Par Kelly O’Connor
Le 8 juillet 2008 : en cette journée chaude et poussiéreuse, je suis installée tant bien que mal sur une minuscule chaise de plastique, une montagne de classeurs et de papiers sur les genoux, stylo en main. Sandra, ma partenaire de recherche ghanéenne, est elle aussi assise sur une petite chaise d’école primaire, s’éventant de temps à autre à l’aide de nos guides d’entrevue. C’est notre première journée d’entrevues dans le cadre du Séminaire 2008 d’Entraide universitaire mondiale du Canada (EUMC), et nous nous trouvons dans une école primaire du nord du Ghana où s’égosille une multitude d’enfants.
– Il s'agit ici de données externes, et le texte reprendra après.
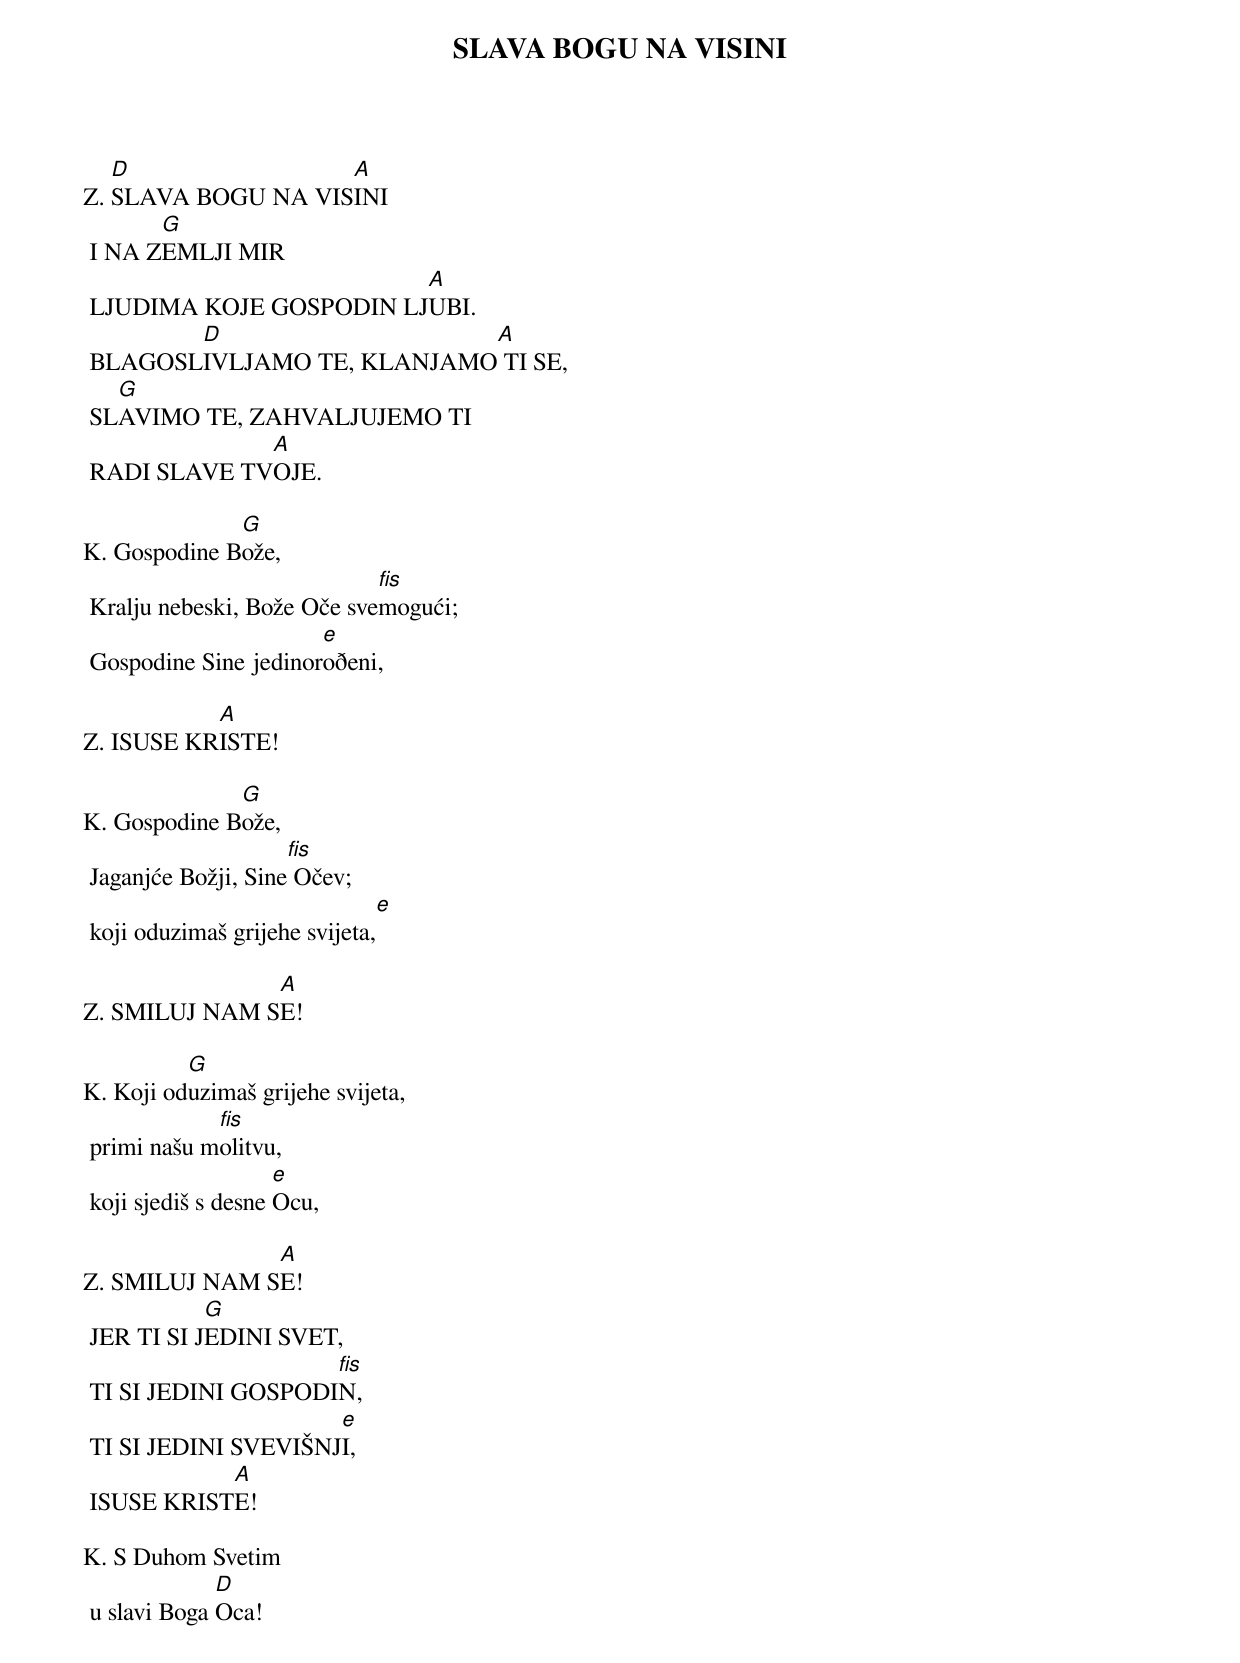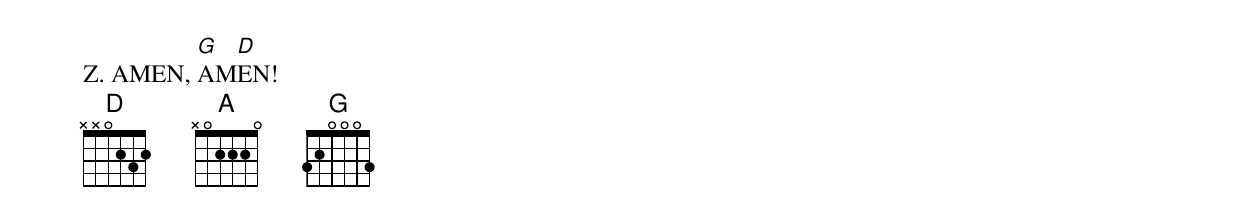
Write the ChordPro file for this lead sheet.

{title: SLAVA BOGU NA VISINI}

Z.	[D]SLAVA BOGU NA VIS[A]INI
	I NA Z[G]EMLJI MIR
	LJUDIMA KOJE GOSPODIN LJ[A]UBI.
	BLAGOSL[D]IVLJAMO TE, KLANJAMO[A] TI SE,
	SL[G]AVIMO TE, ZAHVALJUJEMO TI
	RADI SLAVE TV[A]OJE.

K.	Gospodine B[G]ože,
	Kralju nebeski, Bože Oče sve[fis]mogući;
	Gospodine Sine jedinor[e]oðeni,

Z.	ISUSE KR[A]ISTE!

K.	Gospodine B[G]ože,
	Jaganjće Božji, Sine[fis] Očev;
	koji oduzimaš grijehe svijeta,[e]

Z.	SMILUJ NAM S[A]E!

K.	Koji od[G]uzimaš grijehe svijeta,
	primi našu m[fis]olitvu,
	koji sjediš s desne [e]Ocu,

Z.	SMILUJ NAM S[A]E!
	JER TI SI J[G]EDINI SVET,
	TI SI JEDINI GOSPODI[fis]N,
	TI SI JEDINI SVEVIŠNJ[e]I,
	ISUSE KRIST[A]E!

K.	S Duhom Svetim
	u slavi Boga [D]Oca!

Z.	AMEN, [G]AM[D]EN!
Ces entrevues visent à déterminer les difficultés et les obstacles qui, à l’échelle locale, entraînent un taux d’abandon scolaire disproportionné chez les enfants.
- Quel est ton nom ?
… Silence…
- Comprends-tu l’anglais ?
- Oui !, répond l’élève en hochant la tête avec enthousiasme.
- Quel âge as-tu ?
L’élève regarde partout sauf en notre direction, Sandra et moi échangeons un regard, et je sens que la journée risque d’être longue.
Différentes variations de ce scénario se sont répétées au cours des deux semaines qui ont suivi, durant lesquelles nous nous sommes rendues dans de petites villes situées dans les régions rurales du Ghana, afin de réaliser des entrevues avec des parents, des administrateurs, des professeurs et des enfants, tant à l’école qu’à l’extérieur de l’école. Sandra, Gifty, Katie, mon autre partenaire canadienne, et moi avons interviewé le chef d’un village, conversé avec un groupe de mères occupées à broyer des cacahuètes à l’ombre de grands arbres, provoqué l’arrêt total des activités d’écoles entières avec nos caméras et chassé plus d’un élève trop curieux qui, penchés aux fenêtres de l’école, cherchaient à écouter nos entrevues « confidentielles ». Nous avons pris connaissance de la situation difficile des enseignants des écoles primaires, sous-payés et surchargés de travail, des efforts des étudiants qui tentent de briser le plafond de verre qui les empêche d’aller plus loin que le niveau primaire et de ceux qui essaient d’accéder à l’enseignement, ainsi que de la détermination des parents analphabètes qui sont prêts à travailler d’arrache-pied pour faire en sorte que leurs enfants aient de meilleures chances qu’eux dans la vie. Avec les deux autres groupes de recherche qui ont travaillé avec nous, nous avons réussi à parler à 314 personnes au cours de ces quatorze jours, répartis dans quatre communautés et sept écoles primaires et secondaires. Ce travail a été à la fois exténuant, stimulant, frustrant et incroyablement enrichissant.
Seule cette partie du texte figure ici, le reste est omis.